■ Questões de estudo ■
- 1) Segundo o trecho sobre o dano por privação de uso, qual turma do STJ entendeu que o não recebimento da unidade habitacional na data contratada evidencia o dano a ser reparado?
- 2) Retome o trecho sobre o dano por privação de uso e dê continuidade a ele a partir da última frase apresentada.

■ Trecho selecionado ■
____
Aline de Miranda Valverde Terra defende a restrição da aplicação do dano pela privação de uso nos casos em que o proprietário não está utilizando a coisa ou não tem perspectiva de utilizá-la, pois entende que a responsabilidade civil não resolve a questão.9

Sugere, nesse contexto, solução na esfera do enriquecimento sem causa por meio da figura do enriquecimento por intervenção, no qual há incremento no patrimônio do enriquecido por intervenção em direitos ou bens jurídicos alheios10.

Assim, o enriquecimento por intervenção se daria às custas de outrem, no caso, o proprietário, que não necessariamente sofreu empobrecimento11, e a quem caberia a restituição do incremento patrimonial obtido pelo enriquecido.

Há no Superior Tribunal de Justiça (STJ) precedente qualificado sobre o reconhecimento e reparabilidade do dano por privação de uso. Por meio do julgamento do Tema nº 512 do Recurso Repetitivo nº 996, relativo ao REsp nº 1.729.593-SP, julgado em 11.09.2019, a corte reconheceu a indenização por injusta privação do uso do bem ao adquirente de unidade habitacional por meio do Programa Minha Casa Minha Vida (PMCMV) devido ao atraso na entrega do imóvel13.

Para tanto, a 3ª turma do STJ entendeu que o não recebimento da unidade habitacional na data contratada pelo adquirente “evidencia e expõe o dano a ser reparado, independentemente da comprovação de ter efetuado gasto com a locação de imóvel para residir”14.
____
■ Listagem extraída ■
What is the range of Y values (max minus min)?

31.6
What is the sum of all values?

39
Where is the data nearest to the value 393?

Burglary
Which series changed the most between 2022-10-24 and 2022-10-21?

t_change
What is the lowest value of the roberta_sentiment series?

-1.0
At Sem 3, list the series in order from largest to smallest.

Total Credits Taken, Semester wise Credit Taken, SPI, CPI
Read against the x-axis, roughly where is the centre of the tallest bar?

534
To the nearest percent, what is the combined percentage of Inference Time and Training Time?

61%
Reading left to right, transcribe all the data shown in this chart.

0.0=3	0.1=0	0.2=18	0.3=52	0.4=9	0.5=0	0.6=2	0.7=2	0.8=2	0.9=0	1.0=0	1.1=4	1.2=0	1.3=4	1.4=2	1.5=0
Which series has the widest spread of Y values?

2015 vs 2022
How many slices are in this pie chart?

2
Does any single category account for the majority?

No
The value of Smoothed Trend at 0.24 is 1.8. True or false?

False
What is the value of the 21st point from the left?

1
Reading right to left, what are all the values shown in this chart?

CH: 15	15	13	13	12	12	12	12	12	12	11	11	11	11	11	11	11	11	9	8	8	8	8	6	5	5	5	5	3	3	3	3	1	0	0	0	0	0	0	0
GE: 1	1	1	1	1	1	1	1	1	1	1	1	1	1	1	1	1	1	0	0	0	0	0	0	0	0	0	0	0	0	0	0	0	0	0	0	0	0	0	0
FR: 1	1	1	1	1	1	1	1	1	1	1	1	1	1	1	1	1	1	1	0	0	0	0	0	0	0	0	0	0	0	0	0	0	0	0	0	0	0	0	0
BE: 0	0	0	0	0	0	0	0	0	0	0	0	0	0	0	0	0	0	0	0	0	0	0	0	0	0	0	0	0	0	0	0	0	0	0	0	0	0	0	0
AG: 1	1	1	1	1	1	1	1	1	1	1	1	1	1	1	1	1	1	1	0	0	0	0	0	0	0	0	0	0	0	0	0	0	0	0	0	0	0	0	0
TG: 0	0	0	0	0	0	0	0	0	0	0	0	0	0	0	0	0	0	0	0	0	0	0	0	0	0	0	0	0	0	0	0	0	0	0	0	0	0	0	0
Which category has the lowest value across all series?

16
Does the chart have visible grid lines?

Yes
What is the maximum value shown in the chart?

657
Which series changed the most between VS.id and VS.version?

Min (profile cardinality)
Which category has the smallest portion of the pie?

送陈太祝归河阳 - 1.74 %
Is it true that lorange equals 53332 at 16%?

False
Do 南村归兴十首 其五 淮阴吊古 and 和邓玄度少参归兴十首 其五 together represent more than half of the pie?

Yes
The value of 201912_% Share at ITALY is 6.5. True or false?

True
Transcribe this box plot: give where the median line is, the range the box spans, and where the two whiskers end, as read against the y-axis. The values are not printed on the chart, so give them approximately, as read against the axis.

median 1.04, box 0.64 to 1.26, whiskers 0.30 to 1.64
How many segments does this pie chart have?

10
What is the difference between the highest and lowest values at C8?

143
____
■ Respostas das questões ■
- 1) A 3ª turma do STJ.

- 2)
Destarte, o STJ confirmou entendimento, que já vinha adotando em casos de aquisição de imóvel no âmbito do Sistema Financeiro de Habitação (SFH), de que o dano é presumido pela simples impossibilidade de utilização plena da propriedade. Contudo, diferentemente dos casos envolvendo SFH, entendeu que “no âmbito do PMCMV, o prejuízo material decorrente do atraso na entrega de imóvel está mais próximo de um dano emergente do que de lucros cessantes”15

Com efeito, mesmo reconhecendo a autonomia do dano pela privação de uso, o STJ tem se utilizado de outros instrumentos reparatórios para justificar a sua aplicação, ora classificando-o como dano emergente, ora como lucros cessantes.

Feitas essas breves considerações, necessárias para a contextualização do dano pela privação de uso na literatura jurídica e jurisprudência nacional, passa-se à análise da possibilidade de aplicação do referido instrumento na economia de compartilhamento.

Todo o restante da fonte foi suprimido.